> What needs to be done: The answer must be a word-for-word copy of the records below, with every picture left out.

> Entries shown:
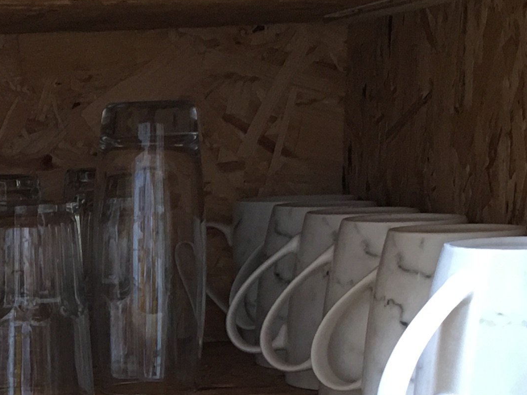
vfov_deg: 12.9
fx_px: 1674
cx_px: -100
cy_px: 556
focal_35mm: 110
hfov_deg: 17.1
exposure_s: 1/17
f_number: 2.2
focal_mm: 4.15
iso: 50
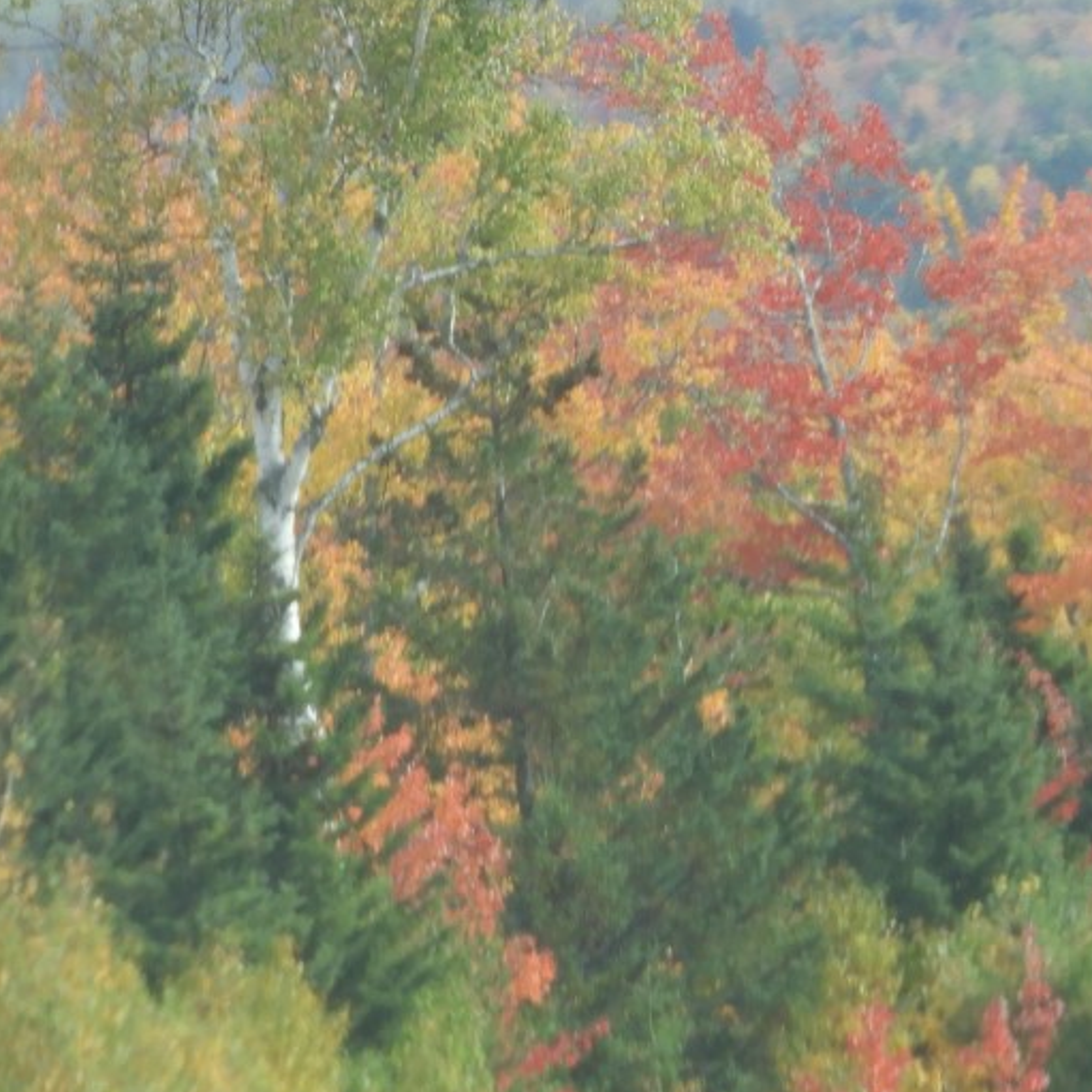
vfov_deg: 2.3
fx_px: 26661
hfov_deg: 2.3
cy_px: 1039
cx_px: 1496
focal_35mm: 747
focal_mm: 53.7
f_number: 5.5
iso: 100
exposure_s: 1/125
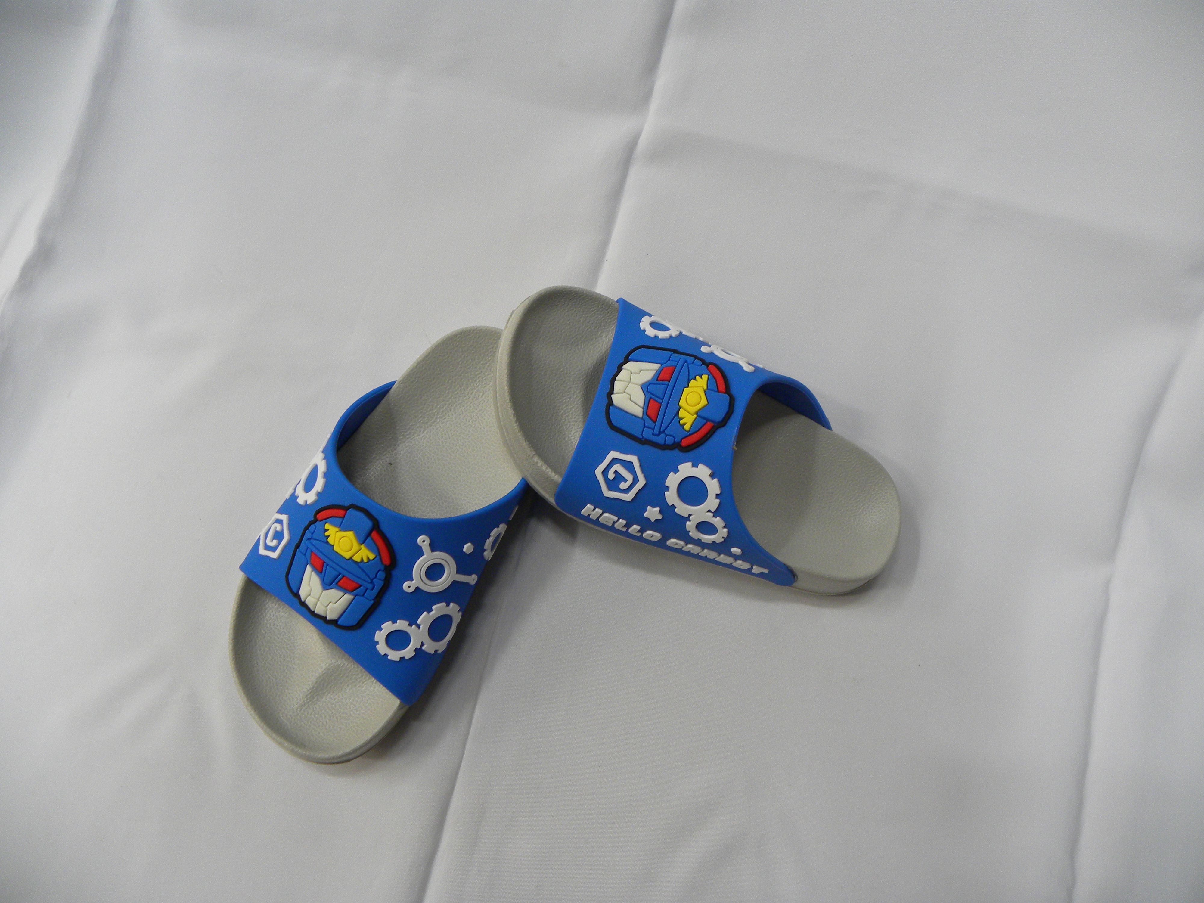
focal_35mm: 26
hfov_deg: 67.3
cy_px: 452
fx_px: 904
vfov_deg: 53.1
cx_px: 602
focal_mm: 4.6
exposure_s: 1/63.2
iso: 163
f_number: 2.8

> Answer for the task:
vfov_deg: 12.9
fx_px: 1674
cx_px: -100
cy_px: 556
focal_35mm: 110
hfov_deg: 17.1
exposure_s: 1/17
f_number: 2.2
focal_mm: 4.15
iso: 50
vfov_deg: 2.3
fx_px: 26661
hfov_deg: 2.3
cy_px: 1039
cx_px: 1496
focal_35mm: 747
focal_mm: 53.7
f_number: 5.5
iso: 100
exposure_s: 1/125
focal_35mm: 26
hfov_deg: 67.3
cy_px: 452
fx_px: 904
vfov_deg: 53.1
cx_px: 602
focal_mm: 4.6
exposure_s: 1/63.2
iso: 163
f_number: 2.8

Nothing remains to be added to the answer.